Step 2.4: Evaluate the fit. Examine the out of sample error for your
models. Use tables or graphs to display your results. Is there a model
that dominates?
# Logistic Regression
log_cm <- confusionMatrix(log_preds, test_data_reduced$target)
log_metrics <- tibble(
Model = "Logistic Regression",
Accuracy = log_cm$overall["Accuracy"],
Sensitivity = log_cm$byClass["Sensitivity"],
Specificity = log_cm$byClass["Specificity"],
F1 = log_cm$byClass["F1"]
)
# Random Forest
rf_cm <- confusionMatrix(rf_preds, test_data_reduced$target)
rf_metrics <- tibble(
Model = "Random Forest",
Accuracy = rf_cm$overall["Accuracy"],
Sensitivity = rf_cm$byClass["Sensitivity"],
Specificity = rf_cm$byClass["Specificity"],
F1 = rf_cm$byClass["F1"]
)
# XGBoost
xgb_cm <- confusionMatrix(xgb_preds, true_labels, positive = "1")
xgb_metrics <- tibble(
Model = "XGBoost",
Accuracy = xgb_cm$overall["Accuracy"],
Sensitivity = xgb_cm$byClass["Sensitivity"],
Specificity = xgb_cm$byClass["Specificity"],
F1 = xgb_cm$byClass["F1"]
)
# Combine into one table
all_metrics <- bind_rows(log_metrics, rf_metrics, xgb_metrics)
# Display table
print(all_metrics)
## # A tibble: 3 × 5
## Model Accuracy Sensitivity Specificity F1
## <chr> <dbl> <dbl> <dbl> <dbl>
## 1 Logistic Regression 0.435 0.47 0.4 0.454
## 2 Random Forest 0.538 0.553 0.523 0.545
## 3 XGBoost 0.5 0.237 0.785 0.330
Random Forest is the most consistent of the three models and has the
highest Accuracy, Sensitivity, and F1 Score.

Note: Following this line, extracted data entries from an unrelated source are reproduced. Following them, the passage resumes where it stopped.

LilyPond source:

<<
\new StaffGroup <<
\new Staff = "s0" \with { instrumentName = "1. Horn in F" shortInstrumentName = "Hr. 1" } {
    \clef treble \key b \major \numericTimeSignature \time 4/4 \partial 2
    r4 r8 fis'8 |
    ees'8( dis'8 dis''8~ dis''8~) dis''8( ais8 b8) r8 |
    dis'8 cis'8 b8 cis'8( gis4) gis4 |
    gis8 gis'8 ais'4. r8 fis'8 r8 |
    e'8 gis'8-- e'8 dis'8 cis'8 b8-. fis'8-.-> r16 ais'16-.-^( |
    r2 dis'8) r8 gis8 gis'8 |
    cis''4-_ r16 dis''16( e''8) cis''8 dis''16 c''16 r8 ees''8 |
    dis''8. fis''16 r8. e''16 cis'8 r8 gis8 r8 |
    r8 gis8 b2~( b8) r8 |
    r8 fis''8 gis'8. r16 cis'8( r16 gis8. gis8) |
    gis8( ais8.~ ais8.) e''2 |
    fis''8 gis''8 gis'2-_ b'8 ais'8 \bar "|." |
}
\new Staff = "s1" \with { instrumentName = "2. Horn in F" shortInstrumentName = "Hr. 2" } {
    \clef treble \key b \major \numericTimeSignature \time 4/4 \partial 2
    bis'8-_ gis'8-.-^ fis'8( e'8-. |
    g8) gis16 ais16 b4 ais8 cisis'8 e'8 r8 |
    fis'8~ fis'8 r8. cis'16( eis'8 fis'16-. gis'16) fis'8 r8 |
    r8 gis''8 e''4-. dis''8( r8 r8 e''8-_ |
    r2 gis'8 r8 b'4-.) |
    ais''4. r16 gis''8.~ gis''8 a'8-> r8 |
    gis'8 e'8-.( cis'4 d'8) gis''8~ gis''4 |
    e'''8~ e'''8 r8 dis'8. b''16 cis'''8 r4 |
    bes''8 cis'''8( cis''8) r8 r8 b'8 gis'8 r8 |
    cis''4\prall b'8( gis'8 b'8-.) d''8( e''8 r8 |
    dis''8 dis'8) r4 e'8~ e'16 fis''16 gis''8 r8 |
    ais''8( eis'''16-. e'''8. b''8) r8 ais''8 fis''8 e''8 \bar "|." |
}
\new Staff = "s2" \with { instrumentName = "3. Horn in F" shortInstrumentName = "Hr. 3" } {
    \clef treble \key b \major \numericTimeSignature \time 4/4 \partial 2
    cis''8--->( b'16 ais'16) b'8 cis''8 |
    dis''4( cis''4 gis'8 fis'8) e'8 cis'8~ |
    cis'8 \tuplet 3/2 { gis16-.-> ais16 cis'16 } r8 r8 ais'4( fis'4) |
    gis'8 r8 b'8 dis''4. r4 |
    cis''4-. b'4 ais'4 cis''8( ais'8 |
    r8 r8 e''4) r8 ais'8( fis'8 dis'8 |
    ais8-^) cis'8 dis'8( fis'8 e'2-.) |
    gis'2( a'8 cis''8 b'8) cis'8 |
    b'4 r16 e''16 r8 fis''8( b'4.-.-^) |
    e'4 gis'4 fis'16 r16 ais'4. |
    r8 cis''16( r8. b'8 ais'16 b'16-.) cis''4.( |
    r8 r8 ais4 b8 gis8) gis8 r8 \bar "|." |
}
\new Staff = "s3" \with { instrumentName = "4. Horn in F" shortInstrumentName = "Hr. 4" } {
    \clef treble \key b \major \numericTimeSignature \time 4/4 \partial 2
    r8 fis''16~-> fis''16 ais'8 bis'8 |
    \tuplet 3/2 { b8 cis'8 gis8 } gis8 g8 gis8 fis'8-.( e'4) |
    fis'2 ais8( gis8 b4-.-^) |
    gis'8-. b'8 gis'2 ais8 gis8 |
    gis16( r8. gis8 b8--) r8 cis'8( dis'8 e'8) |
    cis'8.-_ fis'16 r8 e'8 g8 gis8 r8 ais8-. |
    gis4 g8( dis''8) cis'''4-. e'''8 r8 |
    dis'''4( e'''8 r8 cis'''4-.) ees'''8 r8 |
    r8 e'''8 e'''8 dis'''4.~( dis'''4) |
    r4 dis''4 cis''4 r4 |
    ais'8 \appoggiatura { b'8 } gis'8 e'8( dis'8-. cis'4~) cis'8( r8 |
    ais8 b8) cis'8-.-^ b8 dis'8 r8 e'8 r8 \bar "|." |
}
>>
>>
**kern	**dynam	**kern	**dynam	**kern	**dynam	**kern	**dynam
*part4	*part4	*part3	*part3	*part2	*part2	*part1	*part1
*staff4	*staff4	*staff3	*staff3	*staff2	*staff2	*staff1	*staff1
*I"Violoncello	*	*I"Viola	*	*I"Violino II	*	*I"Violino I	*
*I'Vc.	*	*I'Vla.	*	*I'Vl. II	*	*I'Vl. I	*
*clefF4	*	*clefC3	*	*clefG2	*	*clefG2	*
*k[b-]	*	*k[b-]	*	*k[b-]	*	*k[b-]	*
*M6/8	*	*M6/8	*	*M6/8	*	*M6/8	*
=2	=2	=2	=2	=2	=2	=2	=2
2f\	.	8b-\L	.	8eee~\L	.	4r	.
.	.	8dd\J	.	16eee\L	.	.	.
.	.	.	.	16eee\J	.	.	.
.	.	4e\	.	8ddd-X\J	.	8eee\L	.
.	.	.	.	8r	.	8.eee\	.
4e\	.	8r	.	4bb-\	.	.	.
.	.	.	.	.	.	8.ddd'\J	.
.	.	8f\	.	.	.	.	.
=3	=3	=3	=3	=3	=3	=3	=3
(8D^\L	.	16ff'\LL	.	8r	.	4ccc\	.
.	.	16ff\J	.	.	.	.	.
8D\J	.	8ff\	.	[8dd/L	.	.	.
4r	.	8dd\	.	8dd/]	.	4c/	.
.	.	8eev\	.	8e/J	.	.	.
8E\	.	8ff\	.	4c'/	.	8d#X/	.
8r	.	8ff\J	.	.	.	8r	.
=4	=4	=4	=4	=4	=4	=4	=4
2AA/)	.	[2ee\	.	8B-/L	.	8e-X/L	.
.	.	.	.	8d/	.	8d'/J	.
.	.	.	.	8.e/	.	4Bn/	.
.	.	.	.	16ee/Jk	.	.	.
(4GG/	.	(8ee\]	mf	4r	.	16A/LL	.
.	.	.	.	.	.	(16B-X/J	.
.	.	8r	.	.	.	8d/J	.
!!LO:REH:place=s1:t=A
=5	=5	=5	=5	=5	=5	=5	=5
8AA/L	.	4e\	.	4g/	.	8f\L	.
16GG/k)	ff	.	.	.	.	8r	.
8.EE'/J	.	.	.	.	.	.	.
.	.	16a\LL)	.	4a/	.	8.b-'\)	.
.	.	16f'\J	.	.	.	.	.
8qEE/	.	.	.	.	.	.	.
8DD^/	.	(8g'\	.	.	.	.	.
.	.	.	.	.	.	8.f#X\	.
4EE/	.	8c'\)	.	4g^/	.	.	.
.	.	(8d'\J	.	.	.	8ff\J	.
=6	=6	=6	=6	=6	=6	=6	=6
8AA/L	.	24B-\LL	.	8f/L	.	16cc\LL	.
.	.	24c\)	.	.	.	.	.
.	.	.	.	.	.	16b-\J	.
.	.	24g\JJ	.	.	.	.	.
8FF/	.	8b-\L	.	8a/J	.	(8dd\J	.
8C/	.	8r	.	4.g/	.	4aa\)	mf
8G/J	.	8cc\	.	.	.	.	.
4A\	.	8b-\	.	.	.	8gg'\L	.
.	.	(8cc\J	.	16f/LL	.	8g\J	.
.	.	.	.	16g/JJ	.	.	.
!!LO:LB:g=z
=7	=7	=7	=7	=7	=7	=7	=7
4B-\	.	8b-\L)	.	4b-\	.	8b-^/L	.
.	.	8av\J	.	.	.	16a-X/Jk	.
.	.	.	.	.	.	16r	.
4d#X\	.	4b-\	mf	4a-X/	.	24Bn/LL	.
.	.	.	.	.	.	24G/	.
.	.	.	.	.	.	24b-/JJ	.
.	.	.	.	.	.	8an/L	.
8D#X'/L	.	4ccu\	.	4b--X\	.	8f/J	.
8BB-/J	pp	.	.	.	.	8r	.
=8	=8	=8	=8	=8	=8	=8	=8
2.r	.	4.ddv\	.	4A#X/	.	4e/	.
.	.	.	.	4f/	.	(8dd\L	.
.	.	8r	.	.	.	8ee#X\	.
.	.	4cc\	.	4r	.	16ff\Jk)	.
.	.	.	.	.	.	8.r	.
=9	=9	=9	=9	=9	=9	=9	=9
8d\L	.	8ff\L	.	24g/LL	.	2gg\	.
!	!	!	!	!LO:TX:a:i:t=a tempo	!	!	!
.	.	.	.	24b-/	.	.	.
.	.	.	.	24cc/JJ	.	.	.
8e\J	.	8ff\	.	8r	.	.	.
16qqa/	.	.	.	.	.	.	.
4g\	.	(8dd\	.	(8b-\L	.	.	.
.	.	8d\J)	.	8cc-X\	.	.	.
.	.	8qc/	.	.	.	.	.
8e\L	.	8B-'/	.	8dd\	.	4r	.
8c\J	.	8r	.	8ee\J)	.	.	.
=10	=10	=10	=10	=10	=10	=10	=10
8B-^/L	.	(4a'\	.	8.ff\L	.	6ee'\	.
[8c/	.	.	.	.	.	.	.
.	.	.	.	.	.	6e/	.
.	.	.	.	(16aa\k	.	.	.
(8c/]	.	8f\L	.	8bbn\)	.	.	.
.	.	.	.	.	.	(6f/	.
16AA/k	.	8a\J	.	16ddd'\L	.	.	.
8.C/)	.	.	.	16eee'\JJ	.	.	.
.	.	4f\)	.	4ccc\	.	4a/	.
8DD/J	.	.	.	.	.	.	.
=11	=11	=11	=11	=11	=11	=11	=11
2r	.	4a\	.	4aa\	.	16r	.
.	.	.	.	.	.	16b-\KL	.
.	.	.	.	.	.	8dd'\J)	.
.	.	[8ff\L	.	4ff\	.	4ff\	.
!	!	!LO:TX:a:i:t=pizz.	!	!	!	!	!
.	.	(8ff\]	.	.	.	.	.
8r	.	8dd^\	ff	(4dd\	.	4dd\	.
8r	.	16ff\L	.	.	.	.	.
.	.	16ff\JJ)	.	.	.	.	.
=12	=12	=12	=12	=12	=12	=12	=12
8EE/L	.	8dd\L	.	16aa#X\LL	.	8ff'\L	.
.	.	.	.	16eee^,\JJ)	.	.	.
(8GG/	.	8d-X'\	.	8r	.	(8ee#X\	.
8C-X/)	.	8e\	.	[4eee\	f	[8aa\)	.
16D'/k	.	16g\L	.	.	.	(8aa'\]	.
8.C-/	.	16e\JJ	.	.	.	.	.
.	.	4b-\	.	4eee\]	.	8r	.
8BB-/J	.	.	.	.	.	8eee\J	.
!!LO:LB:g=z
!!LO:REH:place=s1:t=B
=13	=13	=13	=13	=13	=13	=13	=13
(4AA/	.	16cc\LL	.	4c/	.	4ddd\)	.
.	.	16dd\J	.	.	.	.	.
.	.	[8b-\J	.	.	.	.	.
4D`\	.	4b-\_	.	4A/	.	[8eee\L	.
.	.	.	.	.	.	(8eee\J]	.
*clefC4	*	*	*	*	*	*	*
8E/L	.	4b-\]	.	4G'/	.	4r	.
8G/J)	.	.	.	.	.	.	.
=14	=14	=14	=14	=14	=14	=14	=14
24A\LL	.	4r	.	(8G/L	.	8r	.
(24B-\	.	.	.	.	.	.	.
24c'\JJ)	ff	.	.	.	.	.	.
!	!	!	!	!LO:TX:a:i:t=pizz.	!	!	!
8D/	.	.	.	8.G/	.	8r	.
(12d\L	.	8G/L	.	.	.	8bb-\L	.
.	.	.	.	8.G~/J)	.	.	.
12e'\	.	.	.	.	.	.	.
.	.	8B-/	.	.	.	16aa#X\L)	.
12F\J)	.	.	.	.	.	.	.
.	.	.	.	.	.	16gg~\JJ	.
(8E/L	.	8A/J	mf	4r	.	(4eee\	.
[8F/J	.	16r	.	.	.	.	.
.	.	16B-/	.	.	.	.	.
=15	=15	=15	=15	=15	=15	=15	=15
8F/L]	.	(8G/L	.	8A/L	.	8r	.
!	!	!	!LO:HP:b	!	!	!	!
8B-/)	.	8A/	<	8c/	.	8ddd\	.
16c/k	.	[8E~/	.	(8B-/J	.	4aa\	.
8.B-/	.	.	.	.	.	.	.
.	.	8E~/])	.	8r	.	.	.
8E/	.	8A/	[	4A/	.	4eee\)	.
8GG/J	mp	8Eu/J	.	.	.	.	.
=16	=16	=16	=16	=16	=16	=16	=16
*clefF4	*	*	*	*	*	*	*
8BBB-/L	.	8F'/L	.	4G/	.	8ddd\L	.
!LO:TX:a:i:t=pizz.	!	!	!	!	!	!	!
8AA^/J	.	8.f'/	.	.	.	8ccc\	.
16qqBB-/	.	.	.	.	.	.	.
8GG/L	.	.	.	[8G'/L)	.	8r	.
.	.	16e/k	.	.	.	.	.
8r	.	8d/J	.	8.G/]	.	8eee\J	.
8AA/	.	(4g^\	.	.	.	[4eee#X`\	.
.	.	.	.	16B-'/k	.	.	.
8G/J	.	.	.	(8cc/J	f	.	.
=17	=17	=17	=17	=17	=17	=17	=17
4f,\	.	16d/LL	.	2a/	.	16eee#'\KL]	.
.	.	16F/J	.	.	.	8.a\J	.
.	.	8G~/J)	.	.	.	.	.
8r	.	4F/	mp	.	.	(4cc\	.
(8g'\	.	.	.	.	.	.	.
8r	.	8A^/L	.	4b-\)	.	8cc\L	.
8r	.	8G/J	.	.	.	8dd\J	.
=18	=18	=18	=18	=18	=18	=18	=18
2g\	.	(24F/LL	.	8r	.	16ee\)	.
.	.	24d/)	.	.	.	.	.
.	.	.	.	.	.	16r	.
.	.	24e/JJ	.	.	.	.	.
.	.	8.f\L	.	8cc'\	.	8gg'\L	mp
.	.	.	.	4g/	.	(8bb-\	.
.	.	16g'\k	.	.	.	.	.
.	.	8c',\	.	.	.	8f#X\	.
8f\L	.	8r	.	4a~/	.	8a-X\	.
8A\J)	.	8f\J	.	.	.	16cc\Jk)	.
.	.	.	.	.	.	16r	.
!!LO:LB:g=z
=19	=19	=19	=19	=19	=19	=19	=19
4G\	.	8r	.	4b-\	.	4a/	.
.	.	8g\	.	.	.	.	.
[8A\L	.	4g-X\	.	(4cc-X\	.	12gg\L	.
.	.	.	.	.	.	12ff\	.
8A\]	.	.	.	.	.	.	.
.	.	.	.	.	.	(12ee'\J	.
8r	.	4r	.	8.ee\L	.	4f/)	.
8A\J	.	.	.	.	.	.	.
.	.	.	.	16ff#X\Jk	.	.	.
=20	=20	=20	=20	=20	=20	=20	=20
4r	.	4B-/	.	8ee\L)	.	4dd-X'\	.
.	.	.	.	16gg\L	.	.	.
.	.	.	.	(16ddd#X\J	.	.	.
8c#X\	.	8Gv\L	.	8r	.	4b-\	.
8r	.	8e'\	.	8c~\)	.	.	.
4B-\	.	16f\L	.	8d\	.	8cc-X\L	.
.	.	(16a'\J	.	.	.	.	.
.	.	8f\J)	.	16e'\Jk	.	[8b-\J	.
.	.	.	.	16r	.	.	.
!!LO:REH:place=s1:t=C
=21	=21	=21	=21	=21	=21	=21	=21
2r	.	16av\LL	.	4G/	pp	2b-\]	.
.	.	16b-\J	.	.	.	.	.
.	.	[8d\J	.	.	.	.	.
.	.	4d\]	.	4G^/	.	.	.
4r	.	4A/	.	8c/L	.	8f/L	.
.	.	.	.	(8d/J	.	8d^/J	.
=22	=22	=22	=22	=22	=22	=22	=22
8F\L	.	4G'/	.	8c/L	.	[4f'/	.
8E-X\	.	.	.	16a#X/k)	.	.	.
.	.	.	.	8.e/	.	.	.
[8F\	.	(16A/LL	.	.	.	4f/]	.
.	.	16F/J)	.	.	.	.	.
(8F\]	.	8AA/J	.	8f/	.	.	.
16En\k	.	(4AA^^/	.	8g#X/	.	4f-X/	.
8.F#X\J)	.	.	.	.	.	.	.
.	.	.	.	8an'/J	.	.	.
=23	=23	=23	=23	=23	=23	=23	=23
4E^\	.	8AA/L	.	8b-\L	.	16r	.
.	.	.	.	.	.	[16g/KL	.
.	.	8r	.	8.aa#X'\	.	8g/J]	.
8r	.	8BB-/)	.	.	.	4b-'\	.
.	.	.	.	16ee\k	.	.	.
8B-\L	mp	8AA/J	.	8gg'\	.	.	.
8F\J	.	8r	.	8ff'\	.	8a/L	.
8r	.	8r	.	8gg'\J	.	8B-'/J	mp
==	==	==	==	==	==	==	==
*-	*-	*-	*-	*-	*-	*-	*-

Step 2.5: Select best model. From your answer in (4), what do you
think is the “best” model?
We choose the XGBoost model because it has the highest specificity
score (0.785). The specificity score is the percentage of individuals
that are accurately predicted to not donate. This is useful information
when the goal is to minimize costs and maximize profits efficiently so
there are no wasted marketing expenditures to these individuals.
Step 3: Testing using Future Fundraising Test File:
Results: The XGBoost model succesfully predicted donor vs. not donor
53% are likely to be donors when submitted into the leaderboard.